Le savant devant qui nous nous trouvions, un homme simple, n’était issu d’aucune académie et se souciait peu de célébrité. Il avait passé sa vie à concilier les aléas de la pauvreté avec de petites inventions industrielles, telles que des encres bon marché et moulins à café et même des machines à composter les tickets de tramway.
Il n’avait jamais voulu faire breveter ses inventions, pour certaines très ingénieuses, et les vendait une bouchée de pain à des négociants de second ordre. Se sentant probablement un brin de génie, qu’il masquait derrière une modestie presque ingrate, il avait le plus profond mépris pour ces petites réussites. Quand on les évoquait, il haussait les épaules avec indifférence ou renvoyait un sourire amer.
– Alimentaire, disait-il simplement.
Nous étions devenus amis au détour d’une conversation où il avait été question de sciences occultes ; et puisque le sujet n’inspire aux foules qu’une désolante pitié, ceux qui s’y intéressent taisent généralement leurs penchants pour n’en parler qu’avec leurs semblables. (« La Force Oméga »)
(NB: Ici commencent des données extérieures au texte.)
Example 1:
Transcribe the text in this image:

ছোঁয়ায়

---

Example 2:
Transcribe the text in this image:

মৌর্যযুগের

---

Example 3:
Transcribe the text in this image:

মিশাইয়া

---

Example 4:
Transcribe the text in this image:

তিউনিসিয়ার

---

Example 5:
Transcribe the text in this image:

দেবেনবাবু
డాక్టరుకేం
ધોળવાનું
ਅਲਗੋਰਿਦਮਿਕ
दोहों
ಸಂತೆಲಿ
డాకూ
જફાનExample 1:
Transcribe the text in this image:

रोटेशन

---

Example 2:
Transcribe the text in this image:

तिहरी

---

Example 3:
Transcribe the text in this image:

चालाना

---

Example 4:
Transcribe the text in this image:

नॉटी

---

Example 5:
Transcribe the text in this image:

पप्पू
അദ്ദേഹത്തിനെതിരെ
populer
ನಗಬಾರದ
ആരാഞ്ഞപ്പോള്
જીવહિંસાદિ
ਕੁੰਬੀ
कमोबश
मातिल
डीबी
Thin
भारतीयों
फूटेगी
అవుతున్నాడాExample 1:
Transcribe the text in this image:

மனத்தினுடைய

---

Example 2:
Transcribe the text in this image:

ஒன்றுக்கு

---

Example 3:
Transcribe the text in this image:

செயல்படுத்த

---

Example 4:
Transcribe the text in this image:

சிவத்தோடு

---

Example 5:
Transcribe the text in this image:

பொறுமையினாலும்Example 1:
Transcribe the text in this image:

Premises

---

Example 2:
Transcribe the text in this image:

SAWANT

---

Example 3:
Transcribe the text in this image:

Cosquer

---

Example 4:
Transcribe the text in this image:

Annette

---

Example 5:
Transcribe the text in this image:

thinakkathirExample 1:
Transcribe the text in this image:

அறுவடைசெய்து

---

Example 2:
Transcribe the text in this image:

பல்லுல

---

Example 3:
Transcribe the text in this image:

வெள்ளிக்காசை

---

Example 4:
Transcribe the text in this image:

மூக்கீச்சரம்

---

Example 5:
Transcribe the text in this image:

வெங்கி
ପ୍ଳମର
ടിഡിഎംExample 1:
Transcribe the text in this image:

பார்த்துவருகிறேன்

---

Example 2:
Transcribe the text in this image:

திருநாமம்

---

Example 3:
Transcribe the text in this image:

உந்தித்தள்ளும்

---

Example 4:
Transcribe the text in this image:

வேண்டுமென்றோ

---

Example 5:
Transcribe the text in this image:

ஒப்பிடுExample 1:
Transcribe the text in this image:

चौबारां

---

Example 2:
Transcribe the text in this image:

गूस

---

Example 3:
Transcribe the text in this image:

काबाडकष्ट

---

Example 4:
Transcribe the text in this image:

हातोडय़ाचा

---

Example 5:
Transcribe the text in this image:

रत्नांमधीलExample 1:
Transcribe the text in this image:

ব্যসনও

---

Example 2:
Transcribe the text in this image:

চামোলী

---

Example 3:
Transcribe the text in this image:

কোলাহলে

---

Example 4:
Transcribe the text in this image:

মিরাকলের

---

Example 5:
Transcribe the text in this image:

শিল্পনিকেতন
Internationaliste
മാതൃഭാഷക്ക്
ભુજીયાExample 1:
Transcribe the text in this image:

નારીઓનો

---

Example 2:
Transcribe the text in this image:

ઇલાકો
C’est en 1906 qu’est publié à Buenos Aires ce recueil de 12 nouvelles et une novella (l’ample « Essai de cosmogonie en dix leçons »), écrites (nous apprend le traducteur et préfacier Antonio Werli) entre 1897 et 1906. Cette traduction, parue en juin 2019 chez Quidam, est la première véritable apparition de Leopoldo Lugones dans notre langue, si l’on excepte les brefs extraits publiés chez Allia en 2016, et, bien sûr, les deux nouvelles dues au Visage Vert dès 2008. La précieuse préface, dont les six pages offrent à la lectrice ou au lecteur une exceptionnelle mise en perspective, nous informe (ou rappelle, pour les plus versés en littérature argentine d’entre nous) du statut essentiel de ce poète, nouvelliste, romancier et essayiste au sein de la littérature argentine, et de la littérature sud-américaine en général. Si la fascination futuriste du jeune poète l’entraînera ultérieurement, comme tant d’autres, sur les sombres sentiers de la dérive fascisante, il n’en reste pas moins que Leopoldo Lugones fait figure, à bon droit, de véritable pionnier en matière d’exploration des liens entre l’art et la technique, de jeu avec les marges du connu et de l’inconnu, et de science-fiction lorsqu’elle abandonne alors, précisément, le terrain du surnaturel. Antonio Werli note, justement : « Jorge Luis Borges, après avoir voulu tuer le père dans les années 20, affirmera sans sourciller : « Leopoldo Lugones fut et demeure le plus grand écrivain argentin. » et « À nouveau, Borges aura la délicatesse de réhabiliter son ancien ennemi : « Certaines de ces pages comptent parmi les plus abouties de la littérature de langue espagnole. » » Jouant des espaces alors encore à défricher entre la poésie la plus spiritiste de Victor Hugo (dont l’auteur fut un ardent pratiquant), la spéculation scientifique ou para-scientifique de Camille Flammarion (« Les forces naturelles inconnues », 1865) et les explorations fictionnelles somptueusement documentées de Jules Verne, Leopoldo Lugones lance, de toutes ses forces, une audacieuse passerelle spatio-temporelle dans la littérature du XXème siècle.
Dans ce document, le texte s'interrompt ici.